TASK: Copy the following lines word for word, without changing anything.

Stored records:
• • •
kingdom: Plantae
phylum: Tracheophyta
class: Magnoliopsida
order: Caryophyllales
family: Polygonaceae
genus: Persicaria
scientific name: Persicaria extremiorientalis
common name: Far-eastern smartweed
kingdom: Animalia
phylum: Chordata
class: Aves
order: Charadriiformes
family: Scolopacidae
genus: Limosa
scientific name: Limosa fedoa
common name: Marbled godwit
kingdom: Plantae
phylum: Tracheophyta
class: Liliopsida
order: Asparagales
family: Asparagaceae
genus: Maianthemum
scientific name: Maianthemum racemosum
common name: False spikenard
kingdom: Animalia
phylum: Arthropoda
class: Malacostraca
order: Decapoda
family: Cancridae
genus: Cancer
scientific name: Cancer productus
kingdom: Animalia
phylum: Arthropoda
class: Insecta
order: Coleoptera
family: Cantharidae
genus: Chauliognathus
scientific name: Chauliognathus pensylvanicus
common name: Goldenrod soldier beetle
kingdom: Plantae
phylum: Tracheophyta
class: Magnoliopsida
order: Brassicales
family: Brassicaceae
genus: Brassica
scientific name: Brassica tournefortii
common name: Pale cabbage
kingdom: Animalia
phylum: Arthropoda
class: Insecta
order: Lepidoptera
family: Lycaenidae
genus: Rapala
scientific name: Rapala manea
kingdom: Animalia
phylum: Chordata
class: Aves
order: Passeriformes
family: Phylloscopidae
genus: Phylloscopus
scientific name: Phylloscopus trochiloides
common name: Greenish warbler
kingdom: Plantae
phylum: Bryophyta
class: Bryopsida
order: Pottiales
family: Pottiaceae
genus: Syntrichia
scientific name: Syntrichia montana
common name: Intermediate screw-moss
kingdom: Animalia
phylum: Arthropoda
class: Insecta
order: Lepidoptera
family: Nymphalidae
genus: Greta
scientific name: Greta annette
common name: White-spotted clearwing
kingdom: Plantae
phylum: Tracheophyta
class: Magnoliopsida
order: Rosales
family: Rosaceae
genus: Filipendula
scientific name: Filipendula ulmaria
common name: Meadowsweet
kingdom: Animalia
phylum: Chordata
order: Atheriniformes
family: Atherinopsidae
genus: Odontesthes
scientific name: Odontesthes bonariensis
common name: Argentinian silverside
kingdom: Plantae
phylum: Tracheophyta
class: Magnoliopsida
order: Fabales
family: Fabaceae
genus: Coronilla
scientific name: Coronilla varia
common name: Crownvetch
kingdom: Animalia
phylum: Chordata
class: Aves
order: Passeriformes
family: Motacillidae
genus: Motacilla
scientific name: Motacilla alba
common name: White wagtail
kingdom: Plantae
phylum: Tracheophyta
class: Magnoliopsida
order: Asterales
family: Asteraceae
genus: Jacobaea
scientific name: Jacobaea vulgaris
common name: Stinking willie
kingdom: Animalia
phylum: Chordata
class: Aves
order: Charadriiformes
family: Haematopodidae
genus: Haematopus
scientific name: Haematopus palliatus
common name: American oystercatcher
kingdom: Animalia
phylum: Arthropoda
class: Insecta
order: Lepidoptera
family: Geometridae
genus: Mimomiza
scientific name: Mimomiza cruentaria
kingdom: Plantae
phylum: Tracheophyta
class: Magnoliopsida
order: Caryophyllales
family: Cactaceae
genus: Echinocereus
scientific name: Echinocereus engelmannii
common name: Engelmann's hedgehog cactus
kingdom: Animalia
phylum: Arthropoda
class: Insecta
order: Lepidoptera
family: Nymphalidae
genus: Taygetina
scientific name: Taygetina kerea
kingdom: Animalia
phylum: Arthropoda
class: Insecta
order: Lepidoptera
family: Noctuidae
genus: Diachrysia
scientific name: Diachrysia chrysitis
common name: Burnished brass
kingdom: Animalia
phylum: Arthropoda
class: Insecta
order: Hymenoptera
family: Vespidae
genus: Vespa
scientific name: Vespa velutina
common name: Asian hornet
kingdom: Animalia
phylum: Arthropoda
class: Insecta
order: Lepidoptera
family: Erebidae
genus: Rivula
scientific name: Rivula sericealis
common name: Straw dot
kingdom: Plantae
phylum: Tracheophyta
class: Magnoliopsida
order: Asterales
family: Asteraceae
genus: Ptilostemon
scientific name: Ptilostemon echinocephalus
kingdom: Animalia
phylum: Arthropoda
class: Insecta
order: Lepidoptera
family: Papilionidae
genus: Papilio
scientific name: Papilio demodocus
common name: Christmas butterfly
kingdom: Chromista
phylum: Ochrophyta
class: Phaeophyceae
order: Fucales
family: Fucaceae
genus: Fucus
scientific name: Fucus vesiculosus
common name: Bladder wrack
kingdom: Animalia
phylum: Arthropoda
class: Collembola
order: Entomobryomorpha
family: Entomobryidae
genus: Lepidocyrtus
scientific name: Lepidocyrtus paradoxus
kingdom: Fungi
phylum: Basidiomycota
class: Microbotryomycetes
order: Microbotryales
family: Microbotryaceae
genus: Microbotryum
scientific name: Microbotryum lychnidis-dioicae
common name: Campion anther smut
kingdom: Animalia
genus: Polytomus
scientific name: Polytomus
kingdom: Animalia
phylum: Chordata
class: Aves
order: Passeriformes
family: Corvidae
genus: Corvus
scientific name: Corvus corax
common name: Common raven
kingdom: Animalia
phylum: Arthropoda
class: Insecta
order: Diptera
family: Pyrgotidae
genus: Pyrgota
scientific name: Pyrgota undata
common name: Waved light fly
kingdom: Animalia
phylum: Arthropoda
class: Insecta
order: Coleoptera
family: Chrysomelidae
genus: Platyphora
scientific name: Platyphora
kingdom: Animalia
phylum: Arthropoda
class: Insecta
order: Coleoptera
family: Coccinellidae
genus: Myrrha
• • •
EXERCISE SOLUTION:
kingdom: Plantae
phylum: Tracheophyta
class: Magnoliopsida
order: Caryophyllales
family: Polygonaceae
genus: Persicaria
scientific name: Persicaria extremiorientalis
common name: Far-eastern smartweed
kingdom: Animalia
phylum: Chordata
class: Aves
order: Charadriiformes
family: Scolopacidae
genus: Limosa
scientific name: Limosa fedoa
common name: Marbled godwit
kingdom: Plantae
phylum: Tracheophyta
class: Liliopsida
order: Asparagales
family: Asparagaceae
genus: Maianthemum
scientific name: Maianthemum racemosum
common name: False spikenard
kingdom: Animalia
phylum: Arthropoda
class: Malacostraca
order: Decapoda
family: Cancridae
genus: Cancer
scientific name: Cancer productus
kingdom: Animalia
phylum: Arthropoda
class: Insecta
order: Coleoptera
family: Cantharidae
genus: Chauliognathus
scientific name: Chauliognathus pensylvanicus
common name: Goldenrod soldier beetle
kingdom: Plantae
phylum: Tracheophyta
class: Magnoliopsida
order: Brassicales
family: Brassicaceae
genus: Brassica
scientific name: Brassica tournefortii
common name: Pale cabbage
kingdom: Animalia
phylum: Arthropoda
class: Insecta
order: Lepidoptera
family: Lycaenidae
genus: Rapala
scientific name: Rapala manea
kingdom: Animalia
phylum: Chordata
class: Aves
order: Passeriformes
family: Phylloscopidae
genus: Phylloscopus
scientific name: Phylloscopus trochiloides
common name: Greenish warbler
kingdom: Plantae
phylum: Bryophyta
class: Bryopsida
order: Pottiales
family: Pottiaceae
genus: Syntrichia
scientific name: Syntrichia montana
common name: Intermediate screw-moss
kingdom: Animalia
phylum: Arthropoda
class: Insecta
order: Lepidoptera
family: Nymphalidae
genus: Greta
scientific name: Greta annette
common name: White-spotted clearwing
kingdom: Plantae
phylum: Tracheophyta
class: Magnoliopsida
order: Rosales
family: Rosaceae
genus: Filipendula
scientific name: Filipendula ulmaria
common name: Meadowsweet
kingdom: Animalia
phylum: Chordata
order: Atheriniformes
family: Atherinopsidae
genus: Odontesthes
scientific name: Odontesthes bonariensis
common name: Argentinian silverside
kingdom: Plantae
phylum: Tracheophyta
class: Magnoliopsida
order: Fabales
family: Fabaceae
genus: Coronilla
scientific name: Coronilla varia
common name: Crownvetch
kingdom: Animalia
phylum: Chordata
class: Aves
order: Passeriformes
family: Motacillidae
genus: Motacilla
scientific name: Motacilla alba
common name: White wagtail
kingdom: Plantae
phylum: Tracheophyta
class: Magnoliopsida
order: Asterales
family: Asteraceae
genus: Jacobaea
scientific name: Jacobaea vulgaris
common name: Stinking willie
kingdom: Animalia
phylum: Chordata
class: Aves
order: Charadriiformes
family: Haematopodidae
genus: Haematopus
scientific name: Haematopus palliatus
common name: American oystercatcher
kingdom: Animalia
phylum: Arthropoda
class: Insecta
order: Lepidoptera
family: Geometridae
genus: Mimomiza
scientific name: Mimomiza cruentaria
kingdom: Plantae
phylum: Tracheophyta
class: Magnoliopsida
order: Caryophyllales
family: Cactaceae
genus: Echinocereus
scientific name: Echinocereus engelmannii
common name: Engelmann's hedgehog cactus
kingdom: Animalia
phylum: Arthropoda
class: Insecta
order: Lepidoptera
family: Nymphalidae
genus: Taygetina
scientific name: Taygetina kerea
kingdom: Animalia
phylum: Arthropoda
class: Insecta
order: Lepidoptera
family: Noctuidae
genus: Diachrysia
scientific name: Diachrysia chrysitis
common name: Burnished brass
kingdom: Animalia
phylum: Arthropoda
class: Insecta
order: Hymenoptera
family: Vespidae
genus: Vespa
scientific name: Vespa velutina
common name: Asian hornet
kingdom: Animalia
phylum: Arthropoda
class: Insecta
order: Lepidoptera
family: Erebidae
genus: Rivula
scientific name: Rivula sericealis
common name: Straw dot
kingdom: Plantae
phylum: Tracheophyta
class: Magnoliopsida
order: Asterales
family: Asteraceae
genus: Ptilostemon
scientific name: Ptilostemon echinocephalus
kingdom: Animalia
phylum: Arthropoda
class: Insecta
order: Lepidoptera
family: Papilionidae
genus: Papilio
scientific name: Papilio demodocus
common name: Christmas butterfly
kingdom: Chromista
phylum: Ochrophyta
class: Phaeophyceae
order: Fucales
family: Fucaceae
genus: Fucus
scientific name: Fucus vesiculosus
common name: Bladder wrack
kingdom: Animalia
phylum: Arthropoda
class: Collembola
order: Entomobryomorpha
family: Entomobryidae
genus: Lepidocyrtus
scientific name: Lepidocyrtus paradoxus
kingdom: Fungi
phylum: Basidiomycota
class: Microbotryomycetes
order: Microbotryales
family: Microbotryaceae
genus: Microbotryum
scientific name: Microbotryum lychnidis-dioicae
common name: Campion anther smut
kingdom: Animalia
genus: Polytomus
scientific name: Polytomus
kingdom: Animalia
phylum: Chordata
class: Aves
order: Passeriformes
family: Corvidae
genus: Corvus
scientific name: Corvus corax
common name: Common raven
kingdom: Animalia
phylum: Arthropoda
class: Insecta
order: Diptera
family: Pyrgotidae
genus: Pyrgota
scientific name: Pyrgota undata
common name: Waved light fly
kingdom: Animalia
phylum: Arthropoda
class: Insecta
order: Coleoptera
family: Chrysomelidae
genus: Platyphora
scientific name: Platyphora
kingdom: Animalia
phylum: Arthropoda
class: Insecta
order: Coleoptera
family: Coccinellidae
genus: Myrrha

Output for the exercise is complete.